Posted by Julian Evans on June 7, 2006 at 12:23 PM
Mikhail Gorbachev, former president of the USSR, told a private dinner at the 12th annual World Editors Forum that he was buying a stake in Novaya Gazeta, a newspaper considered the most critical of the Kremlin. he is teaming up with Alexander Lebedev, a businessman and MP, to buy 49% of the newspaper's shares. The remaining 51% will be owned by the editors' collective of Novaya Gazeta.

Gorbachev said: "The paper should retain its editorial policy, but should also secure a pluralism of opinion and express the public opinion of Russia. We as shareholders promise not to use the publication for our own commercial purposes."
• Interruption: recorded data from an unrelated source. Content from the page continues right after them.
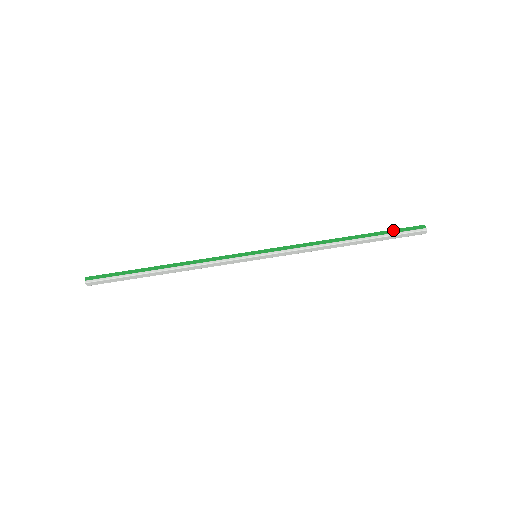
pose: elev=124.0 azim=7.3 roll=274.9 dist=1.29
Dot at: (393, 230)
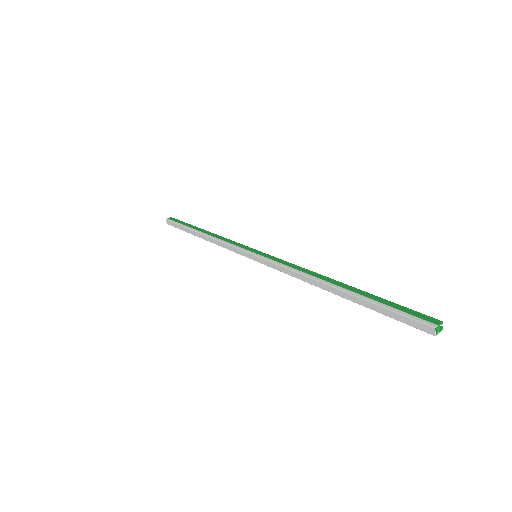
Dot at: (393, 303)
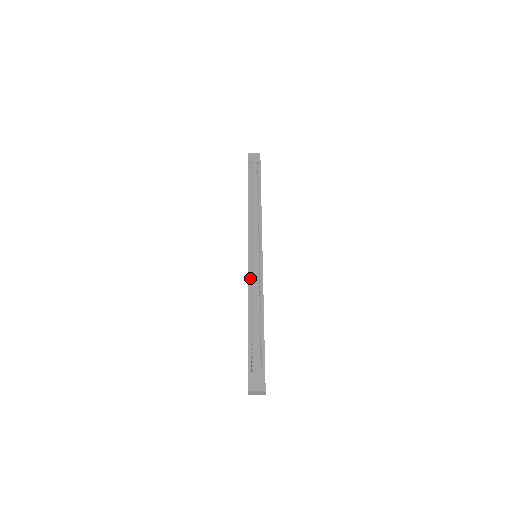
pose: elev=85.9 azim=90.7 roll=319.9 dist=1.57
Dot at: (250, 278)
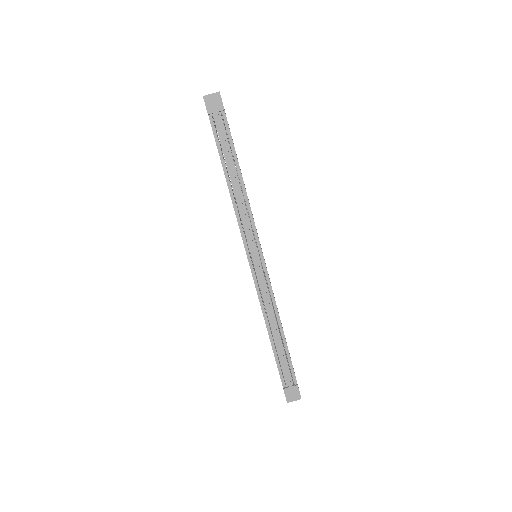
Dot at: (259, 294)
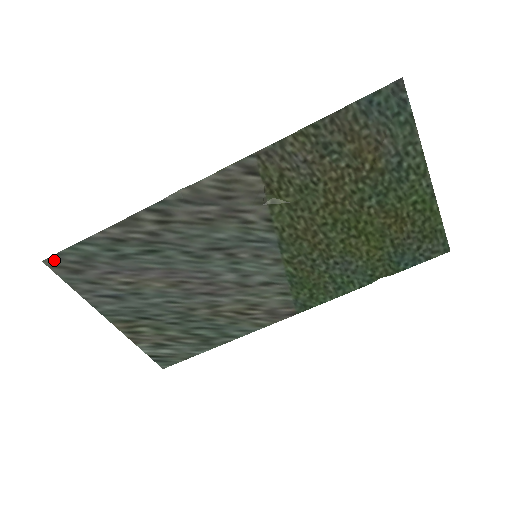
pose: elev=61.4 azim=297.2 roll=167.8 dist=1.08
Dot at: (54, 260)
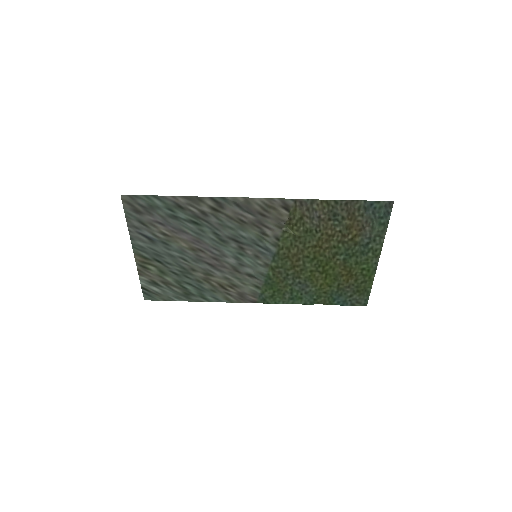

The deal gives Novaya Gazeta a much-needed injection of capital. The newspaper, once published daily, has fallen on hard times and is now only published twice a week, with a national circulation of 550,000. Dmitri Muratov, editor-in-chief, says: "Now perhaps we can pay our top journalists more, increase the number of copies a week to perhaps three, and possibly switch to a colour format. And the money does not harm our reputation. On the contrary, Mr Gorbachev wants to protect our paper's independence. We won't speak for the government, but for society."

Gorbachev has long been a friend of the paper. He used the money from the Nobel Prize which he won in 1990 to help set up Novaya Gazeta in 1993 and give it its first computers. It is known for its stinging investigative journalism, by writers such as Anna Politkovskaya,  who has written several books that are highly critical of the government's policy in Chechnya.